Vadian zögerte nicht, sich der avantgardistischen humanistischen Richtung anzuschliessen. Er zählte sich fortan zu jenen Gelehrten, welche die Beschäftigung mit der antiken, vorab mit der lateinischen Literatur zu einem Selbstzweck und zu ihrem Lebensinhalt machten. Sie bewunderten die Weisheit und Eleganz der nichtchristlichen Denker des Altertums. Ja, sie bemühten sich, tausend Jahre nach dem Untergang des Römischen Reiches eine neulateinische Kultur aufzubauen.
So fingen sie selbst an, in lateinischer Sprache zu dichten. Äusseres Merkmal der Hinwendung des jungen St.Gallers zum Humanismus war seine Namensänderung. Aus Joachim von Watt wurde lateinisch Joachimus Vadianus (heute pflegt man meist abgekürzt Vadian zu sagen).

Schritt um Schritt erklomm Vadian die Stufen einer glanzvollen Gelehrtenlaufbahn. Er wurde Professor an der artistischen Fakultät und erhielt im Jahr 1516 sogar deren wichtigsten Lehrstuhl. Während er selber immer weiter lernte, war er gleichzeitig Lehrer. Mit Kollegen und Schülern zusammen lebte er in klosterähnlicher Wohngemeinschaft.
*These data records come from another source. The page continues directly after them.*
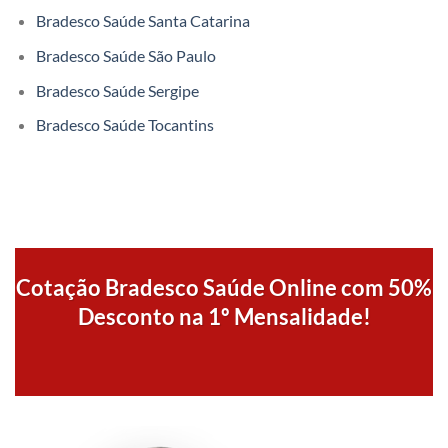
Bradesco Saúde Santa Catarina
Bradesco Saúde São Paulo
Bradesco Saúde Sergipe
Bradesco Saúde Tocantins
Cotação Bradesco Saúde Online com 50%
Desconto na 1º Mensalidade!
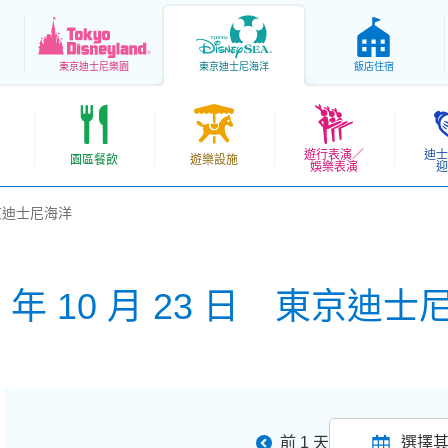
東京
迪士尼樂園
東京
迪士尼海洋
飯店住宿
遊行表演／
迪士
園區餐飲
遊樂設施
娛樂表演
迎
 東京迪士尼海洋
6 年 10 月 23 日 東京迪
前 1 天
選擇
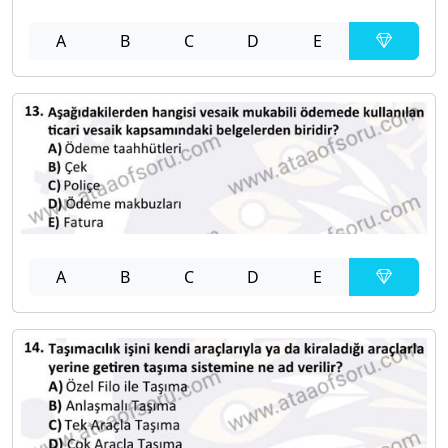
A
B
C
D
E
A
B
C
D
E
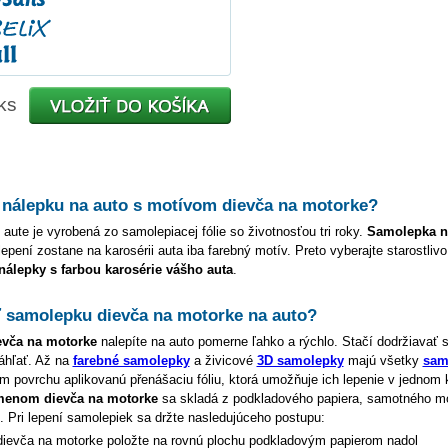
ks
 nálepku na auto s motívom
dievča na motorke
?
 aute je vyrobená zo samolepiacej fólie so životnosťou tri roky.
Samolepka 
lepení zostane na karosérii auta iba farebný motív. Preto vyberajte starostliv
 nálepky s farbou karosérie vášho auta
.
ť samolepku
dievča na motorke
na auto?
evča na motorke
nalepíte na auto pomerne ľahko a rýchlo. Stačí dodržiavať 
áhľať. Až na
farebné samolepky
a živicové
3D samolepky
majú všetky
sam
 povrchu aplikovanú přenášaciu fóliu, ktorá umožňuje ich lepenie v jednom 
 menom
dievča na motorke
sa skladá z podkladového papiera, samotného mo
e. Pri lepení samolepiek sa držte nasledujúceho postupu:
dievča na motorke
položte na rovnú plochu podkladovým papierom nadol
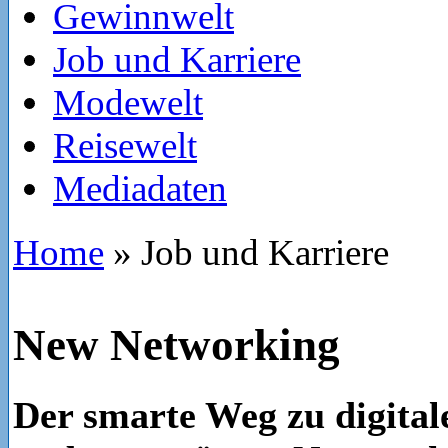
Gewinnwelt
Job und Karriere
Modewelt
Reisewelt
Mediadaten
Home
»
Job und Karriere
New Networking
Der smarte Weg zu digital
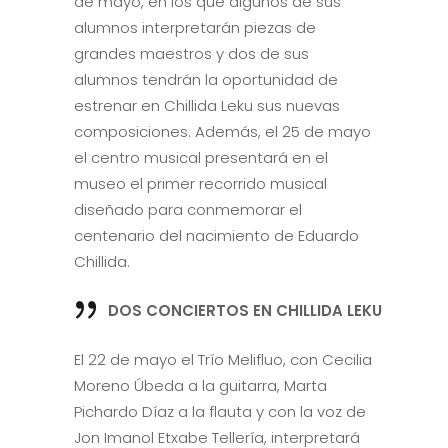
de mayo, en los que algunos de sus
alumnos interpretarán piezas de
grandes maestros y dos de sus
alumnos tendrán la oportunidad de
estrenar en Chillida Leku sus nuevas
composiciones. Además, el 25 de mayo
el centro musical presentará en el
museo el primer recorrido musical
diseñado para conmemorar el
centenario del nacimiento de Eduardo
Chillida.
DOS CONCIERTOS EN CHILLIDA LEKU
El 22 de mayo el Trío Melifluo, con Cecilia
Moreno Úbeda a la guitarra, Marta
Pichardo Díaz a la flauta y con la voz de
Jon Imanol Etxabe Tellería, interpretará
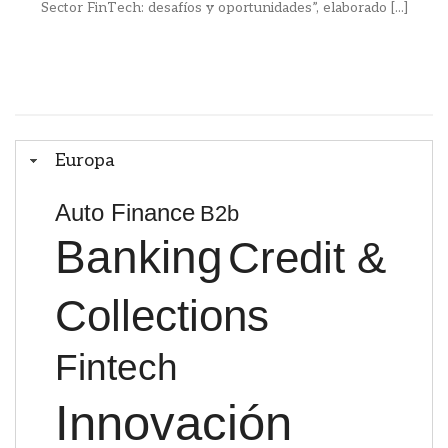
Sector FinTech: desafíos y oportunidades”, elaborado [...]
Europa
Auto Finance
B2b
Banking
Credit &
Collections
Fintech
Innovación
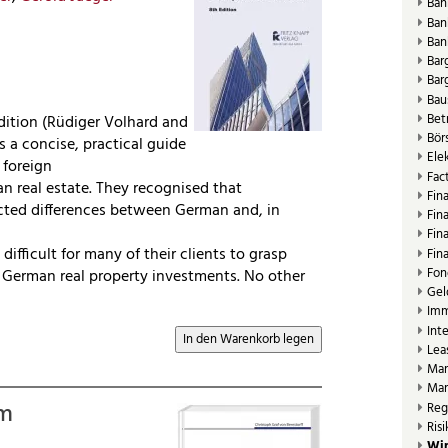
Ban
Ban
Ban
Bar
Bar
Bau
Bet
 edition (Rüdiger Volhard and
Bör
s a concise, practical guide
Ele
 foreign
Fac
an real estate. They recognised that
Fin
ted differences between German and, in
Fin
Fin
ifficult for many of their clients to grasp
Fin
Fon
f German real property investments. No other
Gel
Imm
Int
Lea
Mar
Mar
im
Reg
Ris
Wir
Für einen damaligen Professor war es nicht üblich, zu heiraten. Vadian kümmerte sich väterlich um manchen seiner Studenten, so um seinen späteren Schwager Konrad Grebel und um Jakob Zwingli, Ulrichs jüngeren Bruder.

In echt humanistischer Weise verfasste Vadian eine grosse Anzahl lateinischer Schriften in Versen und in Prosa. Vieles davon ist im wortreichen humanistischen Durchschnittsstil rasch hingeworfen worden. Es befinden sich darunter aber auch ein so geistreiches und witziges Werklein wie der <gallus pugnans> und ein so gewichtiges Buch wie <De Poetica et Carminis ratione>. Das erstere ist eine Art <Prozess> zwischen Hühnern und Hähnen und deren Anwälten, wobei sich die Hühner in recht emanzipierter Art über die streitsüchtigen Hähne lustig machen. Das letztere ist eine umfassende Literaturgeschichte.

Zum Schreibenkönnen gehörte das Redenkönnen. Als im Jahr 1515 in Wien eine internationale Fürstenkonferenz stattfand, fiel Vadian die Ehre zu, die Begrüssungsansprache an den König von Polen zu halten!